▶ Required action
Rewrite the listing below with "zero-indexed" replaced by "0-indexed" and everything else left unchanged.
-----
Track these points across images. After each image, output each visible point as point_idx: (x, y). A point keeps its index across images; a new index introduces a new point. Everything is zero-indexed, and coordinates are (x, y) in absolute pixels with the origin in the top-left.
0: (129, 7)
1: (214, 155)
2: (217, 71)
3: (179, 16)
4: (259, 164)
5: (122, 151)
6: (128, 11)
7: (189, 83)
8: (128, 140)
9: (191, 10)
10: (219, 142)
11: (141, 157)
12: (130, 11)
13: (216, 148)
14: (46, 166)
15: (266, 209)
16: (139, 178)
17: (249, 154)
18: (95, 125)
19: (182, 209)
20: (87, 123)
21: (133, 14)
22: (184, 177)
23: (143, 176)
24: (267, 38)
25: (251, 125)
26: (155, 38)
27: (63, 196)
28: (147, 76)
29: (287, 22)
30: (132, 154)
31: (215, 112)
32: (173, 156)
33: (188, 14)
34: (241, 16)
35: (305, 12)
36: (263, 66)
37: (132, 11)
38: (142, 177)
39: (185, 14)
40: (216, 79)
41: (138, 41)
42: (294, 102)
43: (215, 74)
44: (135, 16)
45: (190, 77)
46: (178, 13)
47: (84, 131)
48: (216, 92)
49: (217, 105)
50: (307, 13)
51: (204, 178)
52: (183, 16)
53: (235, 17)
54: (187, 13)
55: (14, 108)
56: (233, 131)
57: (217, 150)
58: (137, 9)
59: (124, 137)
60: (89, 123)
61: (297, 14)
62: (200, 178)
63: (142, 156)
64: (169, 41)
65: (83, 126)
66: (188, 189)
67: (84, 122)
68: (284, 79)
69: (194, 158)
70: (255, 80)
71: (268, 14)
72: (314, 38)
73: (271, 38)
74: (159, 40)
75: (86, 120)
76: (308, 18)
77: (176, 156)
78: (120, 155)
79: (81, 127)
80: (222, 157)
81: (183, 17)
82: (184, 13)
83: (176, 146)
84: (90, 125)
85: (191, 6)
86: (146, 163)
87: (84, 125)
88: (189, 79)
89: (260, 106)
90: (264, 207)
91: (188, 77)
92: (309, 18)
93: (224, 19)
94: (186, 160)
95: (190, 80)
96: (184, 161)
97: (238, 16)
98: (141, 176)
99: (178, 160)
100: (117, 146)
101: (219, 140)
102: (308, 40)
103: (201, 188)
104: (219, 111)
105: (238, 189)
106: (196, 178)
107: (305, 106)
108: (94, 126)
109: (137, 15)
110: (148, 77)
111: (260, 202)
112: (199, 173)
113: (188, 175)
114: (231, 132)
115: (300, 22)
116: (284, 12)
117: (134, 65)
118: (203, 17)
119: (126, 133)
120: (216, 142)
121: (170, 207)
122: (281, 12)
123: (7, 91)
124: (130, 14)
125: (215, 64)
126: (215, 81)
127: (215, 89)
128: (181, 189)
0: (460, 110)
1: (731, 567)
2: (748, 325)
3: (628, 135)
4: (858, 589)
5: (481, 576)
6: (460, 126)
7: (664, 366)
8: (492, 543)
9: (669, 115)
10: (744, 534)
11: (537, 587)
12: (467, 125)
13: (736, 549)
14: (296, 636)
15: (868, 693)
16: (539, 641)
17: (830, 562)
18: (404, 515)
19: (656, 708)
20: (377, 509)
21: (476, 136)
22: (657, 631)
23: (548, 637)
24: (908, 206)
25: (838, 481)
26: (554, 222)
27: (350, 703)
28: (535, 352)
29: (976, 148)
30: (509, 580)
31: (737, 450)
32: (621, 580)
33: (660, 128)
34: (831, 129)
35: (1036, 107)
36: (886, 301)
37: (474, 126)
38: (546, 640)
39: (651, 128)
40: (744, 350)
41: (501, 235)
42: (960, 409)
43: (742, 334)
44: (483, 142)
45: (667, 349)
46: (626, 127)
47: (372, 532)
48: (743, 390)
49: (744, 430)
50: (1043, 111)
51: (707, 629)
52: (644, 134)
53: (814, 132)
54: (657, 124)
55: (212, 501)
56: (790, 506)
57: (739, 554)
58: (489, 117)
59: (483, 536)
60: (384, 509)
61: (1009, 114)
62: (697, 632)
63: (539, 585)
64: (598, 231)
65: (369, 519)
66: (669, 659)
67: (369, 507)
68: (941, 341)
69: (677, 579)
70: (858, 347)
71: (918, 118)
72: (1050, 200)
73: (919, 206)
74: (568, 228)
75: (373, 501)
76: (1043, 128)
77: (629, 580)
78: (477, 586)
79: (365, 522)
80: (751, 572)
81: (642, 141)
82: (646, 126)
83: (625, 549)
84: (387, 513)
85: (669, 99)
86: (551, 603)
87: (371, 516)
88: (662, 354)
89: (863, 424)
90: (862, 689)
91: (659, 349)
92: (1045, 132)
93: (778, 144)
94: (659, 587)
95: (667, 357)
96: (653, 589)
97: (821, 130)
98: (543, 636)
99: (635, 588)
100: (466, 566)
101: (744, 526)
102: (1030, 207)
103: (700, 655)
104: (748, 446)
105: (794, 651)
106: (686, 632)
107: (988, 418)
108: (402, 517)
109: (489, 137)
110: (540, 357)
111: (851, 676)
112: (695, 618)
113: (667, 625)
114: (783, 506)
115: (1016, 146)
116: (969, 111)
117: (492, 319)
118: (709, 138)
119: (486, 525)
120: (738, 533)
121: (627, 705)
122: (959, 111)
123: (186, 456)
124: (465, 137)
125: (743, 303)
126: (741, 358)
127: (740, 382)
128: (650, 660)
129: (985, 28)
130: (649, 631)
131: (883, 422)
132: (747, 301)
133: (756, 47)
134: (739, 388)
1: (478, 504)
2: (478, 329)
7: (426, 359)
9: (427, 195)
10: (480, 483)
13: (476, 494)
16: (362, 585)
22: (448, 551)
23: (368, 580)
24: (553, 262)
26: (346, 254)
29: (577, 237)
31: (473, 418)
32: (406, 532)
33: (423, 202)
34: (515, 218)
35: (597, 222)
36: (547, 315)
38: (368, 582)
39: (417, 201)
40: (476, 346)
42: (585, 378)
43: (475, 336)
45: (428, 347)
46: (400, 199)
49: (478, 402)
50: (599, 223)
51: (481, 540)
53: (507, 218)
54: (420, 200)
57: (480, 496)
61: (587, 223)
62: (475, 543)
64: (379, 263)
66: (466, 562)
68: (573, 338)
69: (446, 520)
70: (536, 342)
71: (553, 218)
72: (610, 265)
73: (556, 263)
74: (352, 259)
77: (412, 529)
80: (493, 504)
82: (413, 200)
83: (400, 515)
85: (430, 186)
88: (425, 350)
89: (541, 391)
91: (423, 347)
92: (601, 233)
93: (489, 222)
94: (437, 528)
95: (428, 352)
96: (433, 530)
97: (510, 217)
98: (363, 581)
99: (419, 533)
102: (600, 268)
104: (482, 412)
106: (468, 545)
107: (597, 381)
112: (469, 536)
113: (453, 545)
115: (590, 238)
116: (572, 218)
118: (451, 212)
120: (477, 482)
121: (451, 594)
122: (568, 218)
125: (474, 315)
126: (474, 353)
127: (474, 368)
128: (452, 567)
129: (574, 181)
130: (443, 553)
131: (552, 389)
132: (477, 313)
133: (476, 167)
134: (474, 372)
-----
▶ Task result
Track these points across images. After each image, output each visible point as point_idx: (x, y). A point keeps its index across images; a new index introduces a new point. Everything is 0-indexed, and coordinates are (x, y) in absolute pixels with the origin in the top-left.
0: (129, 7)
1: (214, 155)
2: (217, 71)
3: (179, 16)
4: (259, 164)
5: (122, 151)
6: (128, 11)
7: (189, 83)
8: (128, 140)
9: (191, 10)
10: (219, 142)
11: (141, 157)
12: (130, 11)
13: (216, 148)
14: (46, 166)
15: (266, 209)
16: (139, 178)
17: (249, 154)
18: (95, 125)
19: (182, 209)
20: (87, 123)
21: (133, 14)
22: (184, 177)
23: (143, 176)
24: (267, 38)
25: (251, 125)
26: (155, 38)
27: (63, 196)
28: (147, 76)
29: (287, 22)
30: (132, 154)
31: (215, 112)
32: (173, 156)
33: (188, 14)
34: (241, 16)
35: (305, 12)
36: (263, 66)
37: (132, 11)
38: (142, 177)
39: (185, 14)
40: (216, 79)
41: (138, 41)
42: (294, 102)
43: (215, 74)
44: (135, 16)
45: (190, 77)
46: (178, 13)
47: (84, 131)
48: (216, 92)
49: (217, 105)
50: (307, 13)
51: (204, 178)
52: (183, 16)
53: (235, 17)
54: (187, 13)
55: (14, 108)
56: (233, 131)
57: (217, 150)
58: (137, 9)
59: (124, 137)
60: (89, 123)
61: (297, 14)
62: (200, 178)
63: (142, 156)
64: (169, 41)
65: (83, 126)
66: (188, 189)
67: (84, 122)
68: (284, 79)
69: (194, 158)
70: (255, 80)
71: (268, 14)
72: (314, 38)
73: (271, 38)
74: (159, 40)
75: (86, 120)
76: (308, 18)
77: (176, 156)
78: (120, 155)
79: (81, 127)
80: (222, 157)
81: (183, 17)
82: (184, 13)
83: (176, 146)
84: (90, 125)
85: (191, 6)
86: (146, 163)
87: (84, 125)
88: (189, 79)
89: (260, 106)
90: (264, 207)
91: (188, 77)
92: (309, 18)
93: (224, 19)
94: (186, 160)
95: (190, 80)
96: (184, 161)
97: (238, 16)
98: (141, 176)
99: (178, 160)
100: (117, 146)
101: (219, 140)
102: (308, 40)
103: (201, 188)
104: (219, 111)
105: (238, 189)
106: (196, 178)
107: (305, 106)
108: (94, 126)
109: (137, 15)
110: (148, 77)
111: (260, 202)
112: (199, 173)
113: (188, 175)
114: (231, 132)
115: (300, 22)
116: (284, 12)
117: (134, 65)
118: (203, 17)
119: (126, 133)
120: (216, 142)
121: (170, 207)
122: (281, 12)
123: (7, 91)
124: (130, 14)
125: (215, 64)
126: (215, 81)
127: (215, 89)
128: (181, 189)
0: (460, 110)
1: (731, 567)
2: (748, 325)
3: (628, 135)
4: (858, 589)
5: (481, 576)
6: (460, 126)
7: (664, 366)
8: (492, 543)
9: (669, 115)
10: (744, 534)
11: (537, 587)
12: (467, 125)
13: (736, 549)
14: (296, 636)
15: (868, 693)
16: (539, 641)
17: (830, 562)
18: (404, 515)
19: (656, 708)
20: (377, 509)
21: (476, 136)
22: (657, 631)
23: (548, 637)
24: (908, 206)
25: (838, 481)
26: (554, 222)
27: (350, 703)
28: (535, 352)
29: (976, 148)
30: (509, 580)
31: (737, 450)
32: (621, 580)
33: (660, 128)
34: (831, 129)
35: (1036, 107)
36: (886, 301)
37: (474, 126)
38: (546, 640)
39: (651, 128)
40: (744, 350)
41: (501, 235)
42: (960, 409)
43: (742, 334)
44: (483, 142)
45: (667, 349)
46: (626, 127)
47: (372, 532)
48: (743, 390)
49: (744, 430)
50: (1043, 111)
51: (707, 629)
52: (644, 134)
53: (814, 132)
54: (657, 124)
55: (212, 501)
56: (790, 506)
57: (739, 554)
58: (489, 117)
59: (483, 536)
60: (384, 509)
61: (1009, 114)
62: (697, 632)
63: (539, 585)
64: (598, 231)
65: (369, 519)
66: (669, 659)
67: (369, 507)
68: (941, 341)
69: (677, 579)
70: (858, 347)
71: (918, 118)
72: (1050, 200)
73: (919, 206)
74: (568, 228)
75: (373, 501)
76: (1043, 128)
77: (629, 580)
78: (477, 586)
79: (365, 522)
80: (751, 572)
81: (642, 141)
82: (646, 126)
83: (625, 549)
84: (387, 513)
85: (669, 99)
86: (551, 603)
87: (371, 516)
88: (662, 354)
89: (863, 424)
90: (862, 689)
91: (659, 349)
92: (1045, 132)
93: (778, 144)
94: (659, 587)
95: (667, 357)
96: (653, 589)
97: (821, 130)
98: (543, 636)
99: (635, 588)
100: (466, 566)
101: (744, 526)
102: (1030, 207)
103: (700, 655)
104: (748, 446)
105: (794, 651)
106: (686, 632)
107: (988, 418)
108: (402, 517)
109: (489, 137)
110: (540, 357)
111: (851, 676)
112: (695, 618)
113: (667, 625)
114: (783, 506)
115: (1016, 146)
116: (969, 111)
117: (492, 319)
118: (709, 138)
119: (486, 525)
120: (738, 533)
121: (627, 705)
122: (959, 111)
123: (186, 456)
124: (465, 137)
125: (743, 303)
126: (741, 358)
127: (740, 382)
128: (650, 660)
129: (985, 28)
130: (649, 631)
131: (883, 422)
132: (747, 301)
133: (756, 47)
134: (739, 388)
1: (478, 504)
2: (478, 329)
7: (426, 359)
9: (427, 195)
10: (480, 483)
13: (476, 494)
16: (362, 585)
22: (448, 551)
23: (368, 580)
24: (553, 262)
26: (346, 254)
29: (577, 237)
31: (473, 418)
32: (406, 532)
33: (423, 202)
34: (515, 218)
35: (597, 222)
36: (547, 315)
38: (368, 582)
39: (417, 201)
40: (476, 346)
42: (585, 378)
43: (475, 336)
45: (428, 347)
46: (400, 199)
49: (478, 402)
50: (599, 223)
51: (481, 540)
53: (507, 218)
54: (420, 200)
57: (480, 496)
61: (587, 223)
62: (475, 543)
64: (379, 263)
66: (466, 562)
68: (573, 338)
69: (446, 520)
70: (536, 342)
71: (553, 218)
72: (610, 265)
73: (556, 263)
74: (352, 259)
77: (412, 529)
80: (493, 504)
82: (413, 200)
83: (400, 515)
85: (430, 186)
88: (425, 350)
89: (541, 391)
91: (423, 347)
92: (601, 233)
93: (489, 222)
94: (437, 528)
95: (428, 352)
96: (433, 530)
97: (510, 217)
98: (363, 581)
99: (419, 533)
102: (600, 268)
104: (482, 412)
106: (468, 545)
107: (597, 381)
112: (469, 536)
113: (453, 545)
115: (590, 238)
116: (572, 218)
118: (451, 212)
120: (477, 482)
121: (451, 594)
122: (568, 218)
125: (474, 315)
126: (474, 353)
127: (474, 368)
128: (452, 567)
129: (574, 181)
130: (443, 553)
131: (552, 389)
132: (477, 313)
133: (476, 167)
134: (474, 372)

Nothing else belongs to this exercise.